Top health officials in the United States have said broader approval of COVID-19 booster shots could be weeks away, after a Food and Drug Administration (FDA) expert advisory panel this week recommended a third jab for a limited segment of the population.
The director of the National Institutes of Health said the FDA panel’s decision on Friday to limit Pfizer COVID-19 booster shots to Americans age 65 and older as well as those at high risk of severe disease was a preliminary step.
In an interview on Fox News Sunday, Dr Francis Collins predicted more wide-ranging approval for most Americans “in the next few weeks”.
Collins said the panel’s recommendation was correct based on a “snapshot” of available data on the effectiveness of Pfizer’s two-jab regimen over time. But he said real-time data from the US and Israel continue to come in showing waning efficacy among more groups of people that will need to be addressed soon.
“I think there will be a decision in the coming weeks to extend boosters beyond the list that they approved on Friday,” said Collins, who also appeared CBS’ Face the Nation programme on Sunday.
Some rich nations, including the US and UK, are considering coronavirus booster shots amid a recent surge in cases linked to the highly contagious Delta variant.
But the World Health Organization (WHO) this month called for a moratorium on booster shots amid concerns about vaccine supplies to poorer nations, where millions have yet to receive their first jab.
A group of international scientists also said last week that even with the threat from the Delta strain, “booster doses for the general population are not appropriate at this stage in the pandemic”.
“Any decisions about the need for boosting or timing of boosting should be based on careful analyses of adequately controlled clinical or epidemiological data, or both, indicating a persistent and meaningful reduction in severe disease,” the scientists wrote in The Lancet medical journal.
Dr Anthony Fauci, who is US President Joe Biden’s chief medical adviser, on Sunday praised the FDA advisory board’s plan for covering a “good chunk” of Americans.
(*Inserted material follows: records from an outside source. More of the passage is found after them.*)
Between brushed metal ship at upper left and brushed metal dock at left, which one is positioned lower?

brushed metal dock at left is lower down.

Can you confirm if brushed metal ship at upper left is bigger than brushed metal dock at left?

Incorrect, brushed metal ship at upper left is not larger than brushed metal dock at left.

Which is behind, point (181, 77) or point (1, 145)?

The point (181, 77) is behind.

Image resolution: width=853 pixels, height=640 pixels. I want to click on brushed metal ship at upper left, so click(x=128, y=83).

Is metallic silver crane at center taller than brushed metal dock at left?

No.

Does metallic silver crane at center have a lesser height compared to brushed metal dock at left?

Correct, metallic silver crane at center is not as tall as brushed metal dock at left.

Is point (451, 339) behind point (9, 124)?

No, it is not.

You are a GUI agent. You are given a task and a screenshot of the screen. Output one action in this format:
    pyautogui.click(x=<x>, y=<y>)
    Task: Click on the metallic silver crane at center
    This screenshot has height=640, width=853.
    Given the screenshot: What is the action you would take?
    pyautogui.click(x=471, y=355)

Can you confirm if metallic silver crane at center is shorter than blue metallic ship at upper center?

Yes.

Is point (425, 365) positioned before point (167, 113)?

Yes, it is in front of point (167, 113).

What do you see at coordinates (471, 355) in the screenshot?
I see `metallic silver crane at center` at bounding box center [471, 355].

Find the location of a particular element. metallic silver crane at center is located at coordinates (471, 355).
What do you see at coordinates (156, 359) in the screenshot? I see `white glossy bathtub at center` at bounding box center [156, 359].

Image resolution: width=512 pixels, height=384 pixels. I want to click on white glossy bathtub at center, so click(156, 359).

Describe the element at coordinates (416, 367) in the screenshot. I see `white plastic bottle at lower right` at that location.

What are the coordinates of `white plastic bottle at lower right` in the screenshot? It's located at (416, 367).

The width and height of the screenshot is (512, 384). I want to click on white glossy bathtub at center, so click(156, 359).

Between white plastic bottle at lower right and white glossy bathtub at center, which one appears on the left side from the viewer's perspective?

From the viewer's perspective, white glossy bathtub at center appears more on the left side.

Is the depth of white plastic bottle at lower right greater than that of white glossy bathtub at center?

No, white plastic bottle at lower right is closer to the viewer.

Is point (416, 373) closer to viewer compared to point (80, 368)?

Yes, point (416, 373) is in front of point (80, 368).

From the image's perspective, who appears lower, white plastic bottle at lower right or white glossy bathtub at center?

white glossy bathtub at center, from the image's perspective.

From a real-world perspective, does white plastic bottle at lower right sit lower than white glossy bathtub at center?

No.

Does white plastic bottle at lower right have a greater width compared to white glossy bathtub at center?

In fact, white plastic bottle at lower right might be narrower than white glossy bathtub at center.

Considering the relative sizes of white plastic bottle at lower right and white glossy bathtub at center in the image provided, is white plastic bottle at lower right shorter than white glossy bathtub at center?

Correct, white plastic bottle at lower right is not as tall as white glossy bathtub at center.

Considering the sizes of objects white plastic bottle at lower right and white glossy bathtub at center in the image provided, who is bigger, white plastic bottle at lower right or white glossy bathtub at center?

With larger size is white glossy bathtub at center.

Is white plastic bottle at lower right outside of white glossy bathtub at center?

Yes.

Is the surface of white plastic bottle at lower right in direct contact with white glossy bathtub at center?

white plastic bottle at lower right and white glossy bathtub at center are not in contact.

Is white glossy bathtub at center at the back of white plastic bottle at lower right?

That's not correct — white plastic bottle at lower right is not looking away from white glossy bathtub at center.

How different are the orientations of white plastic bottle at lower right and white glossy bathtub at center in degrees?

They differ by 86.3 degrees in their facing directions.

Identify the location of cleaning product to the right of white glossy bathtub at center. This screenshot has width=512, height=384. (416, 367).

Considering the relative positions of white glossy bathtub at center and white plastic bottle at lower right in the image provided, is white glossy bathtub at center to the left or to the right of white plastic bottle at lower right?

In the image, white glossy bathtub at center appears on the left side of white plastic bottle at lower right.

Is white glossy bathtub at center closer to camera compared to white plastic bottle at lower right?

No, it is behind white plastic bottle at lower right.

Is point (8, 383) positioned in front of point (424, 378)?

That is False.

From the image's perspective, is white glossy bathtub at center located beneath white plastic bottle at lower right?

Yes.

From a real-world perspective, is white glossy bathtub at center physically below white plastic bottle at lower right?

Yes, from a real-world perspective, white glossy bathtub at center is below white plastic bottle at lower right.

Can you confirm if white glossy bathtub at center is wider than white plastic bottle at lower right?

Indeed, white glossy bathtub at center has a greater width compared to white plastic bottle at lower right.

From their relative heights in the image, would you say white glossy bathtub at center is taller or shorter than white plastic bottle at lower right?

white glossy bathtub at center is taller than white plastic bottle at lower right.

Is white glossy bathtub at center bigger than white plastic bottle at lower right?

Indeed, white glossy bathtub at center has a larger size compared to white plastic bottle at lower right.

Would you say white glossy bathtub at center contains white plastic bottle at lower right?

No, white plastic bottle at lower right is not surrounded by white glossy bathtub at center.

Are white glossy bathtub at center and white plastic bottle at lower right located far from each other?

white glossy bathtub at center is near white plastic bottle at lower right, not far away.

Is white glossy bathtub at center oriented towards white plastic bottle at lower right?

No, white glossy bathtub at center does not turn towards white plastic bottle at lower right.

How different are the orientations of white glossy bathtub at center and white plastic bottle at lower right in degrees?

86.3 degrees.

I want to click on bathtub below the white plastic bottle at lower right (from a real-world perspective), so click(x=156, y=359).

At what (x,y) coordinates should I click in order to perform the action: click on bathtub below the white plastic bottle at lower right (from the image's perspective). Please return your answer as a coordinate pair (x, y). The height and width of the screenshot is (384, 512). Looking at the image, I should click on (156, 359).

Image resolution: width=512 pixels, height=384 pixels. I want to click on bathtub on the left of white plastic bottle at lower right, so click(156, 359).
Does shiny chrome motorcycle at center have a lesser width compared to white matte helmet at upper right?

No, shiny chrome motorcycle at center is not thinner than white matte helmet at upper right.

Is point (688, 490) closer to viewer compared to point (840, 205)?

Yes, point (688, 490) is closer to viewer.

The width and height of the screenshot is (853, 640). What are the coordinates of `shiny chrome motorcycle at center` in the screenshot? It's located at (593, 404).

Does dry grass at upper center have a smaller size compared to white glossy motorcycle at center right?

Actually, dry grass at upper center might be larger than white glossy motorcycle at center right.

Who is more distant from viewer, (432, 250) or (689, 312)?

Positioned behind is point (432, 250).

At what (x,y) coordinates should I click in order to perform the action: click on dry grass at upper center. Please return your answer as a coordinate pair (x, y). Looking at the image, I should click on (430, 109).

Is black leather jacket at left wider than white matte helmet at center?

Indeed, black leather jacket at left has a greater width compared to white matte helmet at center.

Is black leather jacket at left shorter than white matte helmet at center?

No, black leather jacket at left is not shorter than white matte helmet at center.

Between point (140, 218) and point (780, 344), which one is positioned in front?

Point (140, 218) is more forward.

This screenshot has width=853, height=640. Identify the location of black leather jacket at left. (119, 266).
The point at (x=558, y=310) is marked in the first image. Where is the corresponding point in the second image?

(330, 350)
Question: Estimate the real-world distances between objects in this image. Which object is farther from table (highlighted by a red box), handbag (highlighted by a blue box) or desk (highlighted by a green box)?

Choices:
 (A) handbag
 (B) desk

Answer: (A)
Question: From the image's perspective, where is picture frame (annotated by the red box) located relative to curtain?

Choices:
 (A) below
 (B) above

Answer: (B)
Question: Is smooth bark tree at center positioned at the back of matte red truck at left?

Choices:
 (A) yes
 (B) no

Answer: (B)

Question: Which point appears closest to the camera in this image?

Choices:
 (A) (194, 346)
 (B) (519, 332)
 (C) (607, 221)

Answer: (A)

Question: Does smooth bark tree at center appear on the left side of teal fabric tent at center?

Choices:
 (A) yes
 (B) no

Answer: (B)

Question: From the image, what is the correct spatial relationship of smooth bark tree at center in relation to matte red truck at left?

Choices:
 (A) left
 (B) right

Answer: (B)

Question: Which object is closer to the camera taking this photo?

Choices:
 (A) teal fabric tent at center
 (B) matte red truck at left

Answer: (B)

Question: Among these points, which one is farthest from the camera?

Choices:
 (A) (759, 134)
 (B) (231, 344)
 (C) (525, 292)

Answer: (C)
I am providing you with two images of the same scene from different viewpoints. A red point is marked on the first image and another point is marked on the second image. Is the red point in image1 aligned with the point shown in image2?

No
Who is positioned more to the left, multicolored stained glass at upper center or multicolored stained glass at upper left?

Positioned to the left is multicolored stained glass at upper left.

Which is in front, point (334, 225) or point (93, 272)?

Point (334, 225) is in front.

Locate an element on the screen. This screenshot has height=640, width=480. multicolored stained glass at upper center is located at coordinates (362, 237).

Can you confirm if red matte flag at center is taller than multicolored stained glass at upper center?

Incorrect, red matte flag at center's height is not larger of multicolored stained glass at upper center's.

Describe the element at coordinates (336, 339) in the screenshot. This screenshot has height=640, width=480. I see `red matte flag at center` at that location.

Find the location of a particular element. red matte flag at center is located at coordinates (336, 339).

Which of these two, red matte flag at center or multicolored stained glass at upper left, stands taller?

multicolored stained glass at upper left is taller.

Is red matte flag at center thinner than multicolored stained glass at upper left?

But he stressed that “this is not the end of the story” based on data that was emerging and said the guidance would likely be expanded in the coming weeks to months.
People in the US who have received the two-dose Moderna vaccine or one-dose Johnson & Johnson vaccine are still awaiting guidance on possible booster shots.
“The actual data that we’ll get [on] that third shot for the Moderna and second shot for the J&J is literally a couple to a few weeks away,” Fauci told NBC’s Meet the Press programme.
“We’re working on that right now to get the data to the FDA so they can examine it and make a determination about the boosters for those people.”
The FDA will consider the advisory group’s advice and make its own decision, probably within days. The US Centers for Disease Control and Prevention (CDC) also is set to weigh in this week.